--- START ---

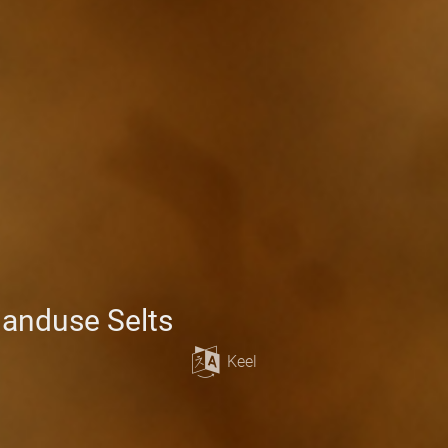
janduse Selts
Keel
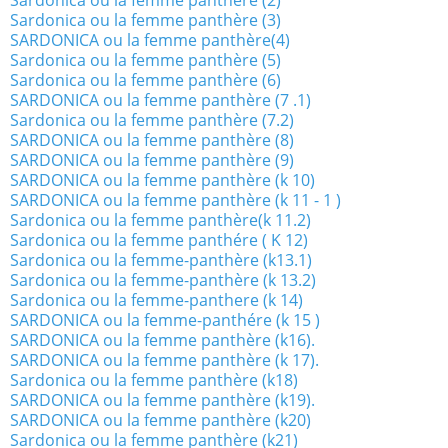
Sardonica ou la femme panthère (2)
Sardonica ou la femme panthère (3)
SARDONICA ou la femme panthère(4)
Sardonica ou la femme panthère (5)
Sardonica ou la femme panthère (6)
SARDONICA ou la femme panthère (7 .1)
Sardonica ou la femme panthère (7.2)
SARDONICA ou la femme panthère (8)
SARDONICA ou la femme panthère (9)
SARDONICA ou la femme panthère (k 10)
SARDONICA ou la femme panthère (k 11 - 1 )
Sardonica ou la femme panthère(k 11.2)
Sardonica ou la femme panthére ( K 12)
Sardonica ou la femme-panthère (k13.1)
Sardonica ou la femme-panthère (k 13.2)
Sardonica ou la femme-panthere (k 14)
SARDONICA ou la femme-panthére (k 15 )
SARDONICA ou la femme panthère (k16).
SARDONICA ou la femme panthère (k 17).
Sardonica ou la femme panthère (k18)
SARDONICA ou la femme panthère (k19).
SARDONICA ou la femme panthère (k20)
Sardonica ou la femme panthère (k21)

--- END ---
--- START ---

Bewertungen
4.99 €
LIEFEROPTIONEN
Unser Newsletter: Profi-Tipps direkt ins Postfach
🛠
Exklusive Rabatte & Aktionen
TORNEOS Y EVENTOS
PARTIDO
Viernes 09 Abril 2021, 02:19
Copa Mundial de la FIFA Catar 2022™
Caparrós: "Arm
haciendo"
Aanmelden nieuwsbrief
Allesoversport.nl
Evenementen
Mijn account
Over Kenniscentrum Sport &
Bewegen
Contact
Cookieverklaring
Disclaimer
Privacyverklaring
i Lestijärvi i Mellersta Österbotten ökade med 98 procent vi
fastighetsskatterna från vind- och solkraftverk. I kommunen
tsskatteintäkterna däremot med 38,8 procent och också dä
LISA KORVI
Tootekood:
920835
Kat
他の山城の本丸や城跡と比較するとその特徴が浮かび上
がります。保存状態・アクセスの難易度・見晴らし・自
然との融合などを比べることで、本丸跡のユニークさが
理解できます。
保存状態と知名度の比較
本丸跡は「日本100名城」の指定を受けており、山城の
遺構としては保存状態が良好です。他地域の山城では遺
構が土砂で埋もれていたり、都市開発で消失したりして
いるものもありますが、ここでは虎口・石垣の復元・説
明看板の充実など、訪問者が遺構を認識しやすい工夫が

--- END ---
--- START ---

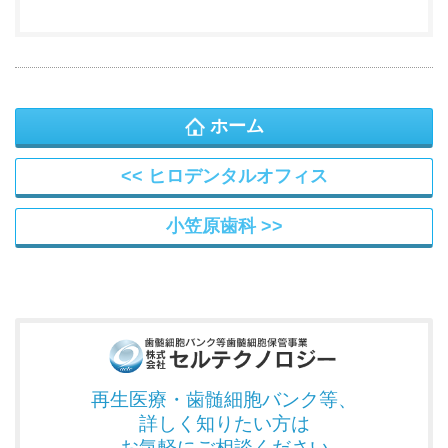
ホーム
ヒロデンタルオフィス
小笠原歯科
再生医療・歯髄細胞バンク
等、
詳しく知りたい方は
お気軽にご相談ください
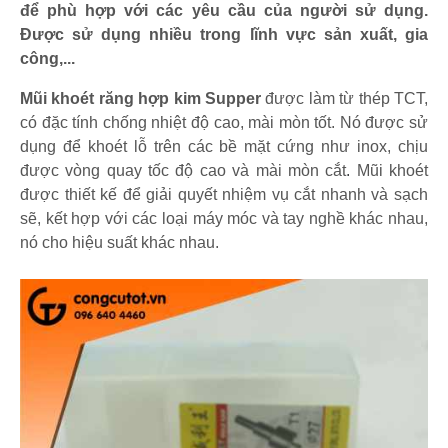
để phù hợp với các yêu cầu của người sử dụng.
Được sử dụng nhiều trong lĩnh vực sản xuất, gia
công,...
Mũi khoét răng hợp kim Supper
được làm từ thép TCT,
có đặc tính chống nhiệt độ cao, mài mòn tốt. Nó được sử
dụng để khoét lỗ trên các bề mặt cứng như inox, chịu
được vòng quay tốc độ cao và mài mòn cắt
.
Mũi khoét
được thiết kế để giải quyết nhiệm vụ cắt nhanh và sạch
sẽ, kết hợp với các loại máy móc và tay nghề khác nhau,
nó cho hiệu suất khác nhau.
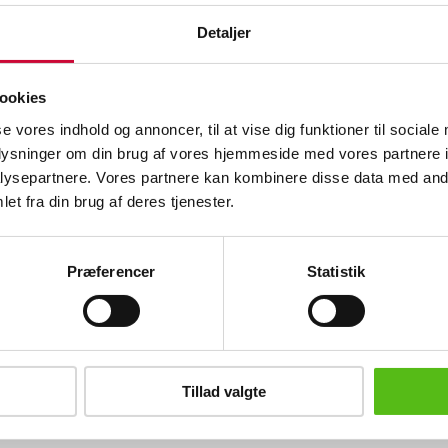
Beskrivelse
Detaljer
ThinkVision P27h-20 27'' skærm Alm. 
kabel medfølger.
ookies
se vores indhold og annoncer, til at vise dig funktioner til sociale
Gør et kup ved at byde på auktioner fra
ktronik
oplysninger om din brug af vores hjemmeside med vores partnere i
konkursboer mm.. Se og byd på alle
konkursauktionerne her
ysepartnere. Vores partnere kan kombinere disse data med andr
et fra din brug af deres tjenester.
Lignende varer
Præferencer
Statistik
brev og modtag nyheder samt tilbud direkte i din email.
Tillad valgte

--- END ---

**What you should do**
Please put the lines of the material above into a numbered list, from the line holding "Beskrivelse" through the line holding "Tillad valgte", both included, and leave out any blank lines.

**Answer below**
1. Beskrivelse
2. Detaljer
3. ThinkVision P27h-20 27'' skærm Alm. 
4. kabel medfølger.
5. ookies
6. se vores indhold og annoncer, til at vise dig funktioner til sociale
7. Gør et kup ved at byde på auktioner fra
8. ktronik
9. oplysninger om din brug af vores hjemmeside med vores partnere i
10. konkursboer mm.. Se og byd på alle
11. konkursauktionerne her
12. ysepartnere. Vores partnere kan kombinere disse data med andr
13. et fra din brug af deres tjenester.
14. Lignende varer
15. Præferencer
16. Statistik
17. brev og modtag nyheder samt tilbud direkte i din email.
18. Tillad valgte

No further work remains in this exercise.